Recent reports, though, are warning the secondary fine wines market about cryptocurrencies, which the Financial Times defines a "vehicle of pure speculation", and about the staggering price increases of some Burgundy wines. Liv-ex's end-of-year report underlined a passage from the Deloitte report on the art world, which could explain the risks that various Burgundy wines might be facing. “The fear is that market speculation on younger artists could threaten future sustainability… Some art market pundits see speculation on younger artists as unhealthy and unsustainable. It is feared that collectors and investors will get lost in search of the next big thing, i.e., one that will push prices far beyond the limits justified by the careers of these artists”.
The question we need to ask ourselves today is, going toward the future, will there be enough buyers and money to support the current prices of fine wines? The answer is, probably not, because no matter how much wealth was created in 2021, 2022 has distinguished itself for the enormous destruction of savings, and billions of euros lost in stocks and bonds. In a recent survey, Liv-ex members highlighted their fears. A global recession, rising logistics costs, foreign exchange volatility, and the loss of consumer confidence are the top challenges facing trade in 2023, and realistically, none of these will lead to an increase in prices. Looking at the trend of the Liv-ex indices in more detail, another critical issue is the number of wines that have appreciated, compared to the total number of wines on the market. Although the Liv-ex 1000 index has increased over the past year, the number of wines that increased in price on a monthly basis has steadily decreased since August 2021. Furthermore, as of November 2022, as many as 44.9% of its members have registered a drop, while only 42.8% increased, leaving 12.3% of prices unchanged.

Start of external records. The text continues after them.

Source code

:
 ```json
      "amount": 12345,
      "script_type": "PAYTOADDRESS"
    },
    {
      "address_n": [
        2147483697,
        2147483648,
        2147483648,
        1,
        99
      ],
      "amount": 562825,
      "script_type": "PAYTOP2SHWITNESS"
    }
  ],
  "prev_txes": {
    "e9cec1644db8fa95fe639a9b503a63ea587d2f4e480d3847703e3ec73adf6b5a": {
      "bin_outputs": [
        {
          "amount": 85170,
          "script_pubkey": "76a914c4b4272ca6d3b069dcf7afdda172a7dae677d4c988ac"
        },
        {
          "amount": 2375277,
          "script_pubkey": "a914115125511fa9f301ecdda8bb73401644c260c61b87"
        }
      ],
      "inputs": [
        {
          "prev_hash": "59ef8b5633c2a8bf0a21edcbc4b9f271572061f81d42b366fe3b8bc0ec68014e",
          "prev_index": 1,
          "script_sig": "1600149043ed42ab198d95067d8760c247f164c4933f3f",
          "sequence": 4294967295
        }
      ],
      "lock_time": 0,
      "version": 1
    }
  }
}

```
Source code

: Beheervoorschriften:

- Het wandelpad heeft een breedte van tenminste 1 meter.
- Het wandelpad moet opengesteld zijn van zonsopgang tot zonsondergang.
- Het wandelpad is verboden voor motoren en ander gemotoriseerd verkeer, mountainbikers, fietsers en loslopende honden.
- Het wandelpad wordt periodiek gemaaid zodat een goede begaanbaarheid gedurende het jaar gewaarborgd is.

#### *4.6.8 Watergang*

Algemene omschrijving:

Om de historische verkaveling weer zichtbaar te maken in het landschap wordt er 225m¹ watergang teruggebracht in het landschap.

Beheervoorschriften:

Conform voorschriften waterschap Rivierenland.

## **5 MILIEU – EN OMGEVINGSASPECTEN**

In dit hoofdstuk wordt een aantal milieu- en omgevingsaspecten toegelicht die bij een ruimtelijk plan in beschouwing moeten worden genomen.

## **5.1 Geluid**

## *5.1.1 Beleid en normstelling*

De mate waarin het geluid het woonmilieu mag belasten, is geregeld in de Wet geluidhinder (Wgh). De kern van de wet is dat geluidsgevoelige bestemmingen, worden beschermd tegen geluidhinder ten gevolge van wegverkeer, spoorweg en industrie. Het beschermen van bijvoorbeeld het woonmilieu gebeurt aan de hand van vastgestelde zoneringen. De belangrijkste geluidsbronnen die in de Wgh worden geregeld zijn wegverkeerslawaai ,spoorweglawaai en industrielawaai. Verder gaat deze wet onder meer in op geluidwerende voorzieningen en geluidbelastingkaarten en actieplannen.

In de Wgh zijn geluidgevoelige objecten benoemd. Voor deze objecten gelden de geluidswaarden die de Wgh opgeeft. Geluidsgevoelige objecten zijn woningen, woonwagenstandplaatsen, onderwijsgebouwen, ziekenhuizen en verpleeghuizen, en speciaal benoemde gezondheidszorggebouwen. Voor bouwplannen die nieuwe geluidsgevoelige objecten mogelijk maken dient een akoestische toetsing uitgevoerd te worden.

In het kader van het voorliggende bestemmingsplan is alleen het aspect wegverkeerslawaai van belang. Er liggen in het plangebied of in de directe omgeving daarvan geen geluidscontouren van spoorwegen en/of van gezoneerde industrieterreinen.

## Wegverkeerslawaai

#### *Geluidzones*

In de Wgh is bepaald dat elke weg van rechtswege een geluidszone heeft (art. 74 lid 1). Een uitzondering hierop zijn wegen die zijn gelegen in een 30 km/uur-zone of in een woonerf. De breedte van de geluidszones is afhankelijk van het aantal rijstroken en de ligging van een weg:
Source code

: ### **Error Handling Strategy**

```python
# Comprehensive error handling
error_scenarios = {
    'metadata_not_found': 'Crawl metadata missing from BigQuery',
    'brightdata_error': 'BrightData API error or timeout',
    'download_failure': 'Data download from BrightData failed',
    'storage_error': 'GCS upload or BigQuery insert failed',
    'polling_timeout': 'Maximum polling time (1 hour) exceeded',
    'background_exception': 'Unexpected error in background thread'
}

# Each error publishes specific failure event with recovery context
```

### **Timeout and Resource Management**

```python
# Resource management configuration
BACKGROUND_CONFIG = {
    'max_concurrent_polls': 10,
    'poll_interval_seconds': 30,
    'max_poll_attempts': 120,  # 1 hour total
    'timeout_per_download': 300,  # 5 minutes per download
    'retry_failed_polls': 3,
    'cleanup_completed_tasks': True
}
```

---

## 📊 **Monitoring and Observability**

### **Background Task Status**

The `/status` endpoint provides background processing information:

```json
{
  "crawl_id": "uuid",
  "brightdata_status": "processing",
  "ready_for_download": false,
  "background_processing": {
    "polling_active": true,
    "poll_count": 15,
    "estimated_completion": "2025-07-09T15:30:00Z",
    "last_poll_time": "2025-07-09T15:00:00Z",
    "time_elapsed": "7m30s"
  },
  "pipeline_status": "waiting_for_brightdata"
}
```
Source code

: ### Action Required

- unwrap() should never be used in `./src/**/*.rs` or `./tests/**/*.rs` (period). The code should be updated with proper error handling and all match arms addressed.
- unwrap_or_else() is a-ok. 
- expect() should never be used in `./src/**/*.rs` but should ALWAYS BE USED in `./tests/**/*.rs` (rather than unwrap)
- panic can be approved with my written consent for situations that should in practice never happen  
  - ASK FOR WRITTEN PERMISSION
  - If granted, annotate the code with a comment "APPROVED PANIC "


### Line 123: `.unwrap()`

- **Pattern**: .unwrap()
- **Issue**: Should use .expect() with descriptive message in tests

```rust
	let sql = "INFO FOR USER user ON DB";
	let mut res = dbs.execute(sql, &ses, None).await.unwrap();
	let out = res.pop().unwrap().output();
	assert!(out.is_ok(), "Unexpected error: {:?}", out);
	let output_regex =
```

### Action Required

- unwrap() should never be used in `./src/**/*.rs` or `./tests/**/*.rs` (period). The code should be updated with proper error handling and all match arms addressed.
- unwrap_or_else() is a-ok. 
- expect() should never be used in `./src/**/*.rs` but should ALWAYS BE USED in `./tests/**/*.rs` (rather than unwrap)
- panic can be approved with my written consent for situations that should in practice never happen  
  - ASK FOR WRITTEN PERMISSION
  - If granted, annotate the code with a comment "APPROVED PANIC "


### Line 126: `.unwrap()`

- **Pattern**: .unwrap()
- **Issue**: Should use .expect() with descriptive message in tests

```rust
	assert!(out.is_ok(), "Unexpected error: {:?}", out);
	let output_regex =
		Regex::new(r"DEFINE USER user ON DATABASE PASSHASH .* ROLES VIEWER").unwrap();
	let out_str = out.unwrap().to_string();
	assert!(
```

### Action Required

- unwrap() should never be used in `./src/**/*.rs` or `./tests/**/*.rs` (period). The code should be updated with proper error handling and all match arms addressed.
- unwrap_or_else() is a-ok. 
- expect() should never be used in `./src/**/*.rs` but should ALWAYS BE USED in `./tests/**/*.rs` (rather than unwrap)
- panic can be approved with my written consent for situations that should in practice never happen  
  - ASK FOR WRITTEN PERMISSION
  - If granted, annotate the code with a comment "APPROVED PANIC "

In conclusion, according to the Liv-ex year-end report, the prospects for 2023 are not the rosiest. Market volatility is bound to remain high. Nevertheless, there are several positive aspects for the fine wine market, which continues to offer some stability in respect to the inflation increase, which in turn leads to an increase in interest rates that will reduce the propensity for risk, especially concerning a minority of wines (the more speculative ones), more than on the market in general. Prices have continued to rise in 2022 in all Regions, and, in most cases, these increases have been steady, which means investments are reliable.
That being said, the market will nonetheless be facing heavy turbulence. Of course, no market can grow forever, and the latest signs have suggested that some Regions may have reached their peak, at least for now. Purchases have become more targeted and Liv-ex members have spoken of more "measured" customers, who "buy less, but better". Upon an even closer inspection, there are definite warning signs within the Liv-ex indices. As we mentioned, in November 2022 the Liv-ex 1000 index had more wines that have registered a drop in price than wines that have marked a positive evolution. Moreover, the technical analysis of the Liv-ex 50 index suggests that a decline is possible. The period of wild spending and investments seems to be over. Due to the scarcity of demand, the small pool of buyers of the rarest wines already has the wines they have always wanted in their hands, or bottles of wine so expensive that they can no longer be resold.